Top of EXCERPTED TEXT
Green Building Blog

low cost eco-building

El Valle de Sensaciones, Yátor, Spain June 15, 2010

[Versión en español abajo]

Hidden in a steep-sided valley just south of Yátor in the Alpujarras, Spain, el valle de sensaciones is a marvel of art, invention and gorgeous eco-buildings. It’s original intension was to to be a cultural centre and to create an ‘artistic sustainable paradise’. This is no eco-village nor eco-community and there are very few residents. Achim, the founder, runs a broad variety of courses and workshops on practical eco-building skills (among other things) for which people travel far and wide. It is very much an experimental space – where knowledge is shared and new ideas are tested in practice.

 

The communal space and table and chairs

The most striking thing upon arrival are the aesthetics and creativity of every building and created object. Beautiful wooden sculptures abound, a carefully mosaiced solar cooker sits majestically alongside sets of chairs and tables made from small branches woven together and there is an elaborate metal construction of a pedal-powered washing-machine.
Bottom of EXCERPTED TEXT
### REQUIRED WORK
[1] In the blog post about El Valle de Sensaciones, who runs the courses and workshops on eco-building skills?
[2] Please proceed with the blog post about El Valle de Sensaciones, picking up right after its last sentence.
The listing after this note comes from a separate, unrelated source.
Top of EXCERPTED DATA
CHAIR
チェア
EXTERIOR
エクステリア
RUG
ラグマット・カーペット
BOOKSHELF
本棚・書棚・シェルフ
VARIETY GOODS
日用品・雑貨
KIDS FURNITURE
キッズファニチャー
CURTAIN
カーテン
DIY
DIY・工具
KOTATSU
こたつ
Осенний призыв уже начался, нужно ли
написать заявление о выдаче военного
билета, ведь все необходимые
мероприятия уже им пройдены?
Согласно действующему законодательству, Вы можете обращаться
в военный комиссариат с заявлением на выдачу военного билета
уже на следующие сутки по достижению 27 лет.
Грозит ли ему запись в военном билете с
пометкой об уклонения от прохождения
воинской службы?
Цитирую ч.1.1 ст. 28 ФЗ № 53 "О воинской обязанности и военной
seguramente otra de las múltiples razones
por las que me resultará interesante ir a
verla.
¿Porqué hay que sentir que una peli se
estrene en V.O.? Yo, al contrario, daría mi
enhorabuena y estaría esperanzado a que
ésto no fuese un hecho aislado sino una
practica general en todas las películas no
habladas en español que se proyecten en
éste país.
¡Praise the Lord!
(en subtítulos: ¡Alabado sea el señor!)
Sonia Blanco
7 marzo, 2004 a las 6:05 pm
Bottom of EXCERPTED DATA
Top of EXCERPTED DATA
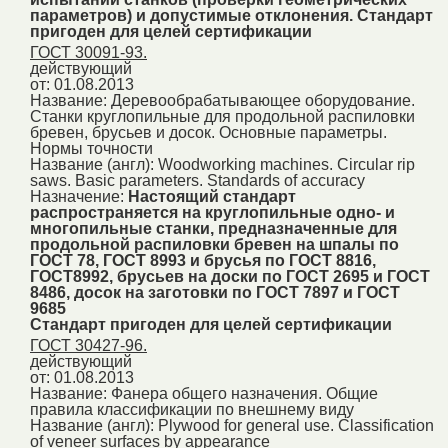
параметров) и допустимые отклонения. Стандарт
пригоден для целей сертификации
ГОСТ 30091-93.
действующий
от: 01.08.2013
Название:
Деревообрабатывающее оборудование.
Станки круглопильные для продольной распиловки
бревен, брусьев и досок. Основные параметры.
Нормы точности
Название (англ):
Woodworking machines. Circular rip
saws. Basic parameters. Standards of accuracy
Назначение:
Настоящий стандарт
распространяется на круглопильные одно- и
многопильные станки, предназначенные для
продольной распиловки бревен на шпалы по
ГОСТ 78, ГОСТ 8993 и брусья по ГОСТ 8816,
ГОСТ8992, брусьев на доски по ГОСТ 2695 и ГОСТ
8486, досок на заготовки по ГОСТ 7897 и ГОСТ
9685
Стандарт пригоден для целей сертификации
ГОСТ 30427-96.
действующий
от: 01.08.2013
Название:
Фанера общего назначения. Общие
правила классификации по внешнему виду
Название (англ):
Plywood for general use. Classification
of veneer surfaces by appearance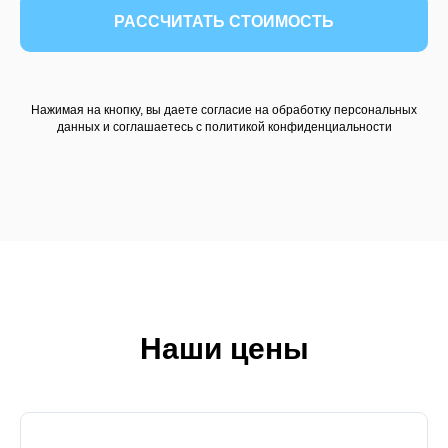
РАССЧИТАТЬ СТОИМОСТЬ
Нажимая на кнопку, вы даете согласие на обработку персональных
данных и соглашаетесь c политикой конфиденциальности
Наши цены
Bottom of EXCERPTED DATA
Top of EXCERPTED DATA
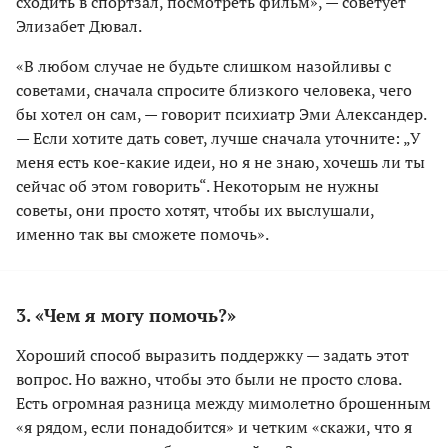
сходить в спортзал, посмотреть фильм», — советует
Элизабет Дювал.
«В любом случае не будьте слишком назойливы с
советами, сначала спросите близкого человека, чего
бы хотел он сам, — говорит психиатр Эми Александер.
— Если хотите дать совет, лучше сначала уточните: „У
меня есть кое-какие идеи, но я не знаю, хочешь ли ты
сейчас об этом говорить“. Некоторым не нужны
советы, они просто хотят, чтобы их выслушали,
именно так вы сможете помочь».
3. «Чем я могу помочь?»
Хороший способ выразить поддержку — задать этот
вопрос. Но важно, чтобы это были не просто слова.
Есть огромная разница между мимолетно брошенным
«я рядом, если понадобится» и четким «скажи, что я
Bottom of EXCERPTED DATA
### ANSWERS FOR THIS EXERCISE
[1] Achim, the founder.

[2]
Inside the communal area

This focus on aesthetics is further evident in the dozen or so buildings on site. In the kitchen, a large octagonal adobe house with a reciprocal wooden roof, several of the windows and a door are uneven curved-shapes made from misshapen olive tree branches and reclaimed glass cut to fit ´inspired by the shapes of nature´ – practical artworks. Colourful mosaic covers the back walls and branches are used as handles on the cupboards. Everywhere the clay has been used to create curves and mould in storage space. Two sides of the octagon are made from plywood which can be removed in summer for additional ventilation. The roof, with a large overhang to protect the clay, is covered in asphalt to waterproof it. Overlooking the kitchen is a geodesic dome treehouse high in an olive tree. Made from wood batons it is insulated with cork sheets and its windows look into the tree and beyond – a very peaceful place. Elsewhere is another  treehouse – Casa 3 alamos – with walls made entirely from old doors. These are only attached to the platform and roof via a few connected beams bolted each end – creating a suspended building that is able to move as the tree does.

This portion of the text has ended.